9x² – 3(3a + 3b)x + [(2a + b)(a + 2b)] = 0

Substituting the values in the above equation we get:

9x² – 3[(a + 2b) + (2a + b)]x + [(a + 2b)(2a + b)] = 0

9x² – 3(a + 2b)x – 3(2a + b)x + (a + 2b)(2a + b) = 0

Taking 3x common in the above equation we get:

3x[3x – (a + 2b)] – (2a + b)[3x – (a +2b)] = 0

The above equation becomes:

[3x – (a + 2b)][3x – (2a + b)] = 0

[3x – (a + 2b)] = 0 or [3x – (2a + b)] = 0

Therefore:

3x = (a + 2b) or 3x = (2a + b)

### Factorisation

An algebraic expression is factorised when it is written as the product of its factors.
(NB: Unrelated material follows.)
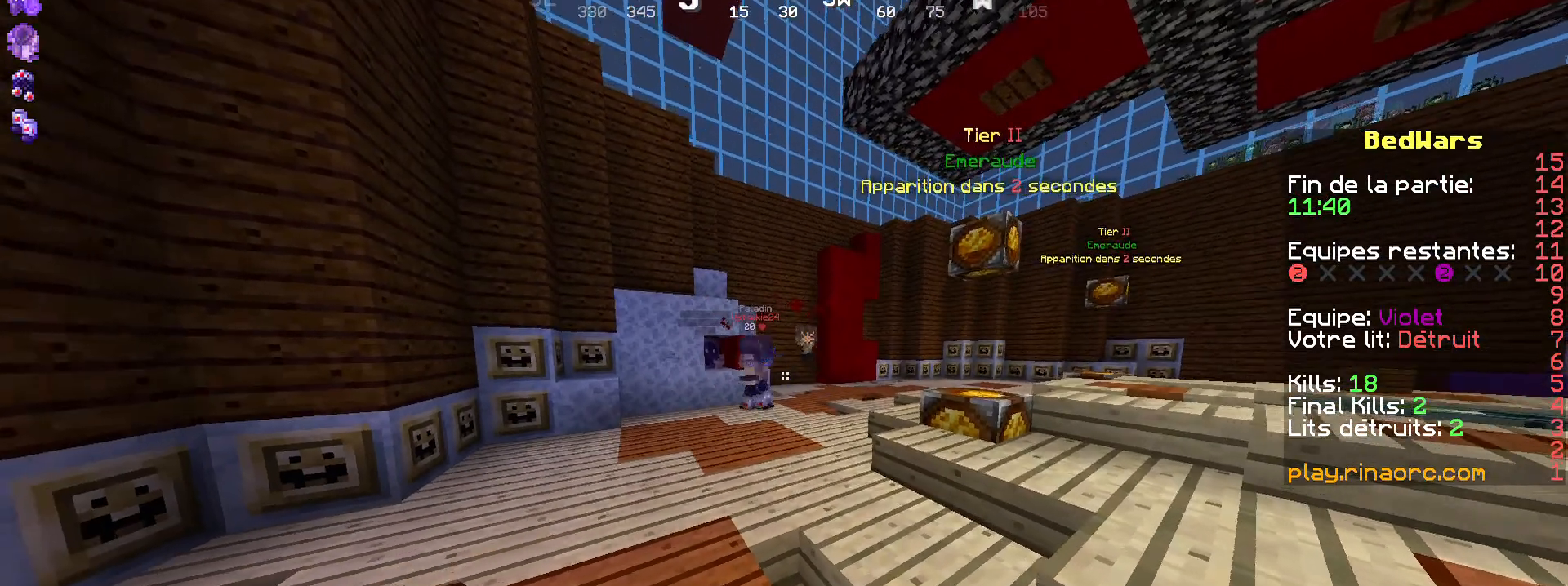
{"keys": [], "mouse": [], "events": [[234, "q", "down"], [367, "q", "up"], [467, "z", "up"]]}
These variables, factors, or algebraic expressions could be present.

The algebraic expressions can be factored in using one of four techniques.

1. Common factors method
2. Factorisation using identities
3. Regrouping terms method
4. Factors of the form (x+a) (x+b)

Summary:

## Solve ax²-9(a+b)x+(2a²+5ab+2b²)=0

On solving equation ax²-9(a+b)x+(2a²+5ab+2b²)=0, we get the value of x is x = (a + 2b)/3 or x = (2a + b)/3. It is solved using the common factors method of algebraic expressions.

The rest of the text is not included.